Why Steam Deck could change the game

Let’s circle back to that mention of Steam Machines to highlight what they were, what happened with them, and how they’re similar to the Steam Deck. In short, Steam Machines were meant to fill a Valve-perceived void between proper gaming PCs and consoles. The devices came in a variety of configurations built for every budget and buyer, designed to attract anyone and everyone who enjoyed AAA gaming.

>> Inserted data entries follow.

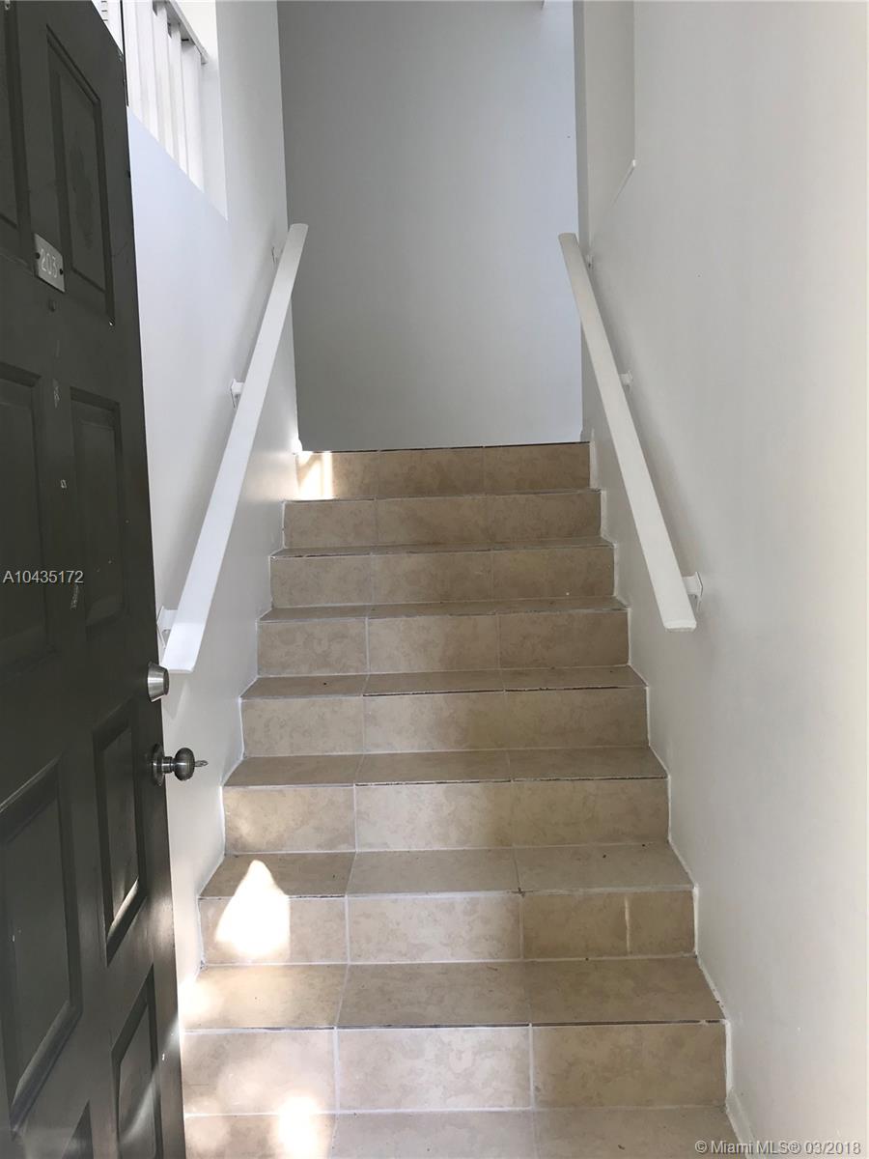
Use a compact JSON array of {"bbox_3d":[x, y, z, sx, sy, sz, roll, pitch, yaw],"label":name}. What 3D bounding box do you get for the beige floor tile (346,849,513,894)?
[{"bbox_3d":[0.000,0.758,2.428,0.425,0.020,0.258,-2,6,2],"label":"beige floor tile"}]

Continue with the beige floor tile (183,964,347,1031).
[{"bbox_3d":[-0.396,0.979,2.189,0.360,0.020,0.260,-2,6,2],"label":"beige floor tile"}]

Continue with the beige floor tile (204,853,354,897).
[{"bbox_3d":[-0.391,0.763,2.414,0.353,0.013,0.267,-2,7,1],"label":"beige floor tile"}]

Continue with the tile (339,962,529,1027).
[{"bbox_3d":[0.000,0.955,2.157,0.421,0.013,0.266,-2,7,1],"label":"tile"}]

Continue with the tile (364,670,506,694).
[{"bbox_3d":[-0.001,0.327,2.932,0.426,0.020,0.268,-2,6,2],"label":"tile"}]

And yet, they failed, selling less than an estimated 500,000 units (tellingly, Valve never released official sales figures). They were criticized for failing to compete with their own sibling product, the Steam Link, and for not having a clear-cut, easily definable market. From a certain perspective, they were Valve’s first crack at the Steam Deck. Steam Machines used Valve’s SteamOS, the Steam controller, and were a self-contained gaming platform, much like the Steam Deck is slated to be.

Steam Machines were a bold, risky gamble, and Valve gave up on them almost instantly.

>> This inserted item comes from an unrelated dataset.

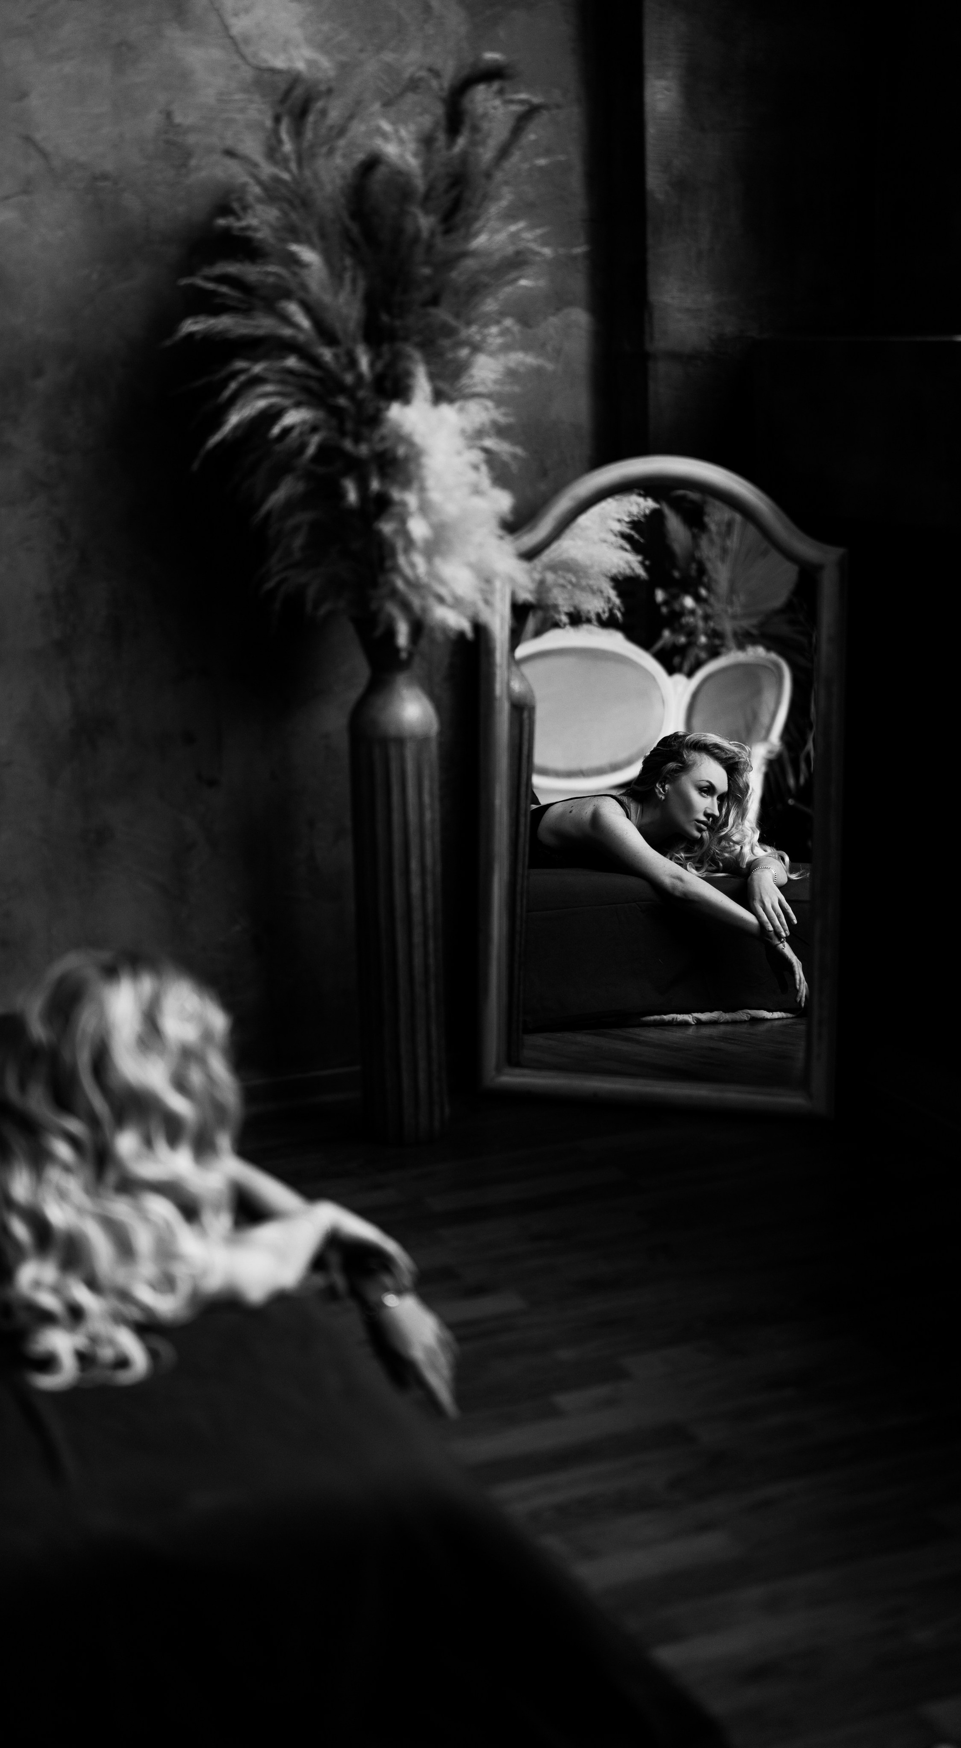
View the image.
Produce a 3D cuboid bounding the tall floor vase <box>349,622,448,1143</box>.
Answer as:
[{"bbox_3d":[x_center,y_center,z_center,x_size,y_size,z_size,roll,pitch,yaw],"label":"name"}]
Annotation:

Steam Machines were a bold, risky gamble, and Valve gave up on them almost instantly. Valve also gave up on the Steam Link. Valve also stopped trying to push its Steam controllers as the future of buttoned devices. In that sense, the Valve Index VR headset is something of an outlier. It’s surviving because it is one of the ultimate VR offerings virtually in a class all its own and is being bankrolled by a company that is almost singlehandedly carrying the mainstream VR movement. It’s only real competition is from Facebook and Oculus, and even then, their respective headsets are for different customers.

And that’s why there’s a chance the Steam Deck could pay off for Valve. Much like the Index, the Deck is in a class all its own, as the only real hardcore gaming-on-the-go handheld. The Nintendo Switch is all well and good, but it’s more or less restricted to Mario and Pokemon fans. Anyone who likes PlayStation games, Xbox games, PC games, or third-party support that isn’t downright embarrassing has nothing to gain from buying a Switch. Xbox fans have been benefiting lately from Xbox Game Pass, a subscription service that includes access to tons of games and Xbox Cloud Streaming, which allows users to play them across devices. However, unless they want to buy into a an extra controller, they’re stuck with what their phones can handle.

The Steam Deck fills that gap. It supports the main gamer camps that aren’t being catered to in the mobile arena. Because PC is the ultimate platform (it has a lot of Playstation exclusives on it, a good portion of Xbox exclusives, and of course, all of its own best PC games), the Deck is essentially offering the majority of the gaming market the Switch experience they may or may not be waiting for.

Steam Deck: Calculated gamble or misguided shot in the dark?

It’s clear why Valve is taking the risk it’s taking with this painfully expensive device. But is this going to end up being another supremely costly, badass handheld that ends up scaring consumers away, much like the PS Vita did back when it was the handheld for people who wanted blockbuster titles on the go? Is the Steam Deck’s chunky, unwieldy girth going to give average consumers Wii U flashbacks and make them tap out prematurely?

These are just a few of the many reasons Valve might pull its usual disappearing act on its latest hardware. Maybe the company will find success and carve a niche for itself, or maybe we’re all about to watch another Valve passion project run out of steam.